伴わないものとしては、新規採用の縮小や賞与の抑制・昇給停止、一時帰休、賃金カットなどが、
伴うものとしては非正規社員の削減、希望退職、退職勧奨、整理解雇などがあげられます。
見方を換えれば、前者は「痛みを全員で分かち合う」ものであり、後者は反対に「痛みを一部に寄せ集める」ものと言えるかもしれません。
組織風土や従業員の特性によっては、必ずしも前者が好まれるわけでもないところです。
また、特に人員削減が伴うものについては、当然法的なハードルがつきものですが、それ以上に気を付けるべきなのは、実施後の「後遺症」です。
例えば、経営や役員に対する不信感、従業員のモチベーションの低下、優秀社員の離脱、残った社員の業務負荷の増加、訴訟トラブル…等々
せっかく輸血や止血で経営をなんとか保ったとしても、競争力(営業力)の低下により、その先の業績が悪化してしまっては、肝心の血がつくれなくなってしまい本末転倒です。

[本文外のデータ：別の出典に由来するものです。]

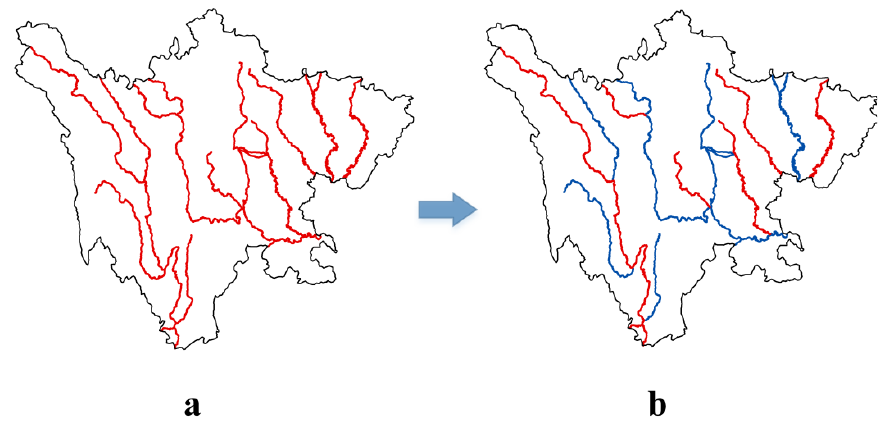
Figure 11. Replacing some large-scale geographic features into a small-scale map. ( a ) Original small-scale map. ( b ) Mixed map. (The red polylines are the original small-scale geographic features with a scale of 1: 2,000,000; the blue polylines represent “Wrong Data” on a large scale, with a scale of 1: 750,000.)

これらの後遺症をいかになくすかが雇用調整の最大のミッションであり、これは進め方と伝え方だけでも大きく変わってきます。
雇用調整は手段でしかなく、目的・ゴールは業績の好転にあるはずです。
少なからず従業員の犠牲を伴うものであるため、会社はどのようにすれば従業員の理解が得られるか、納得をしてもらえるかを常に念頭に置き、真剣に慎重に検討しなければなりません。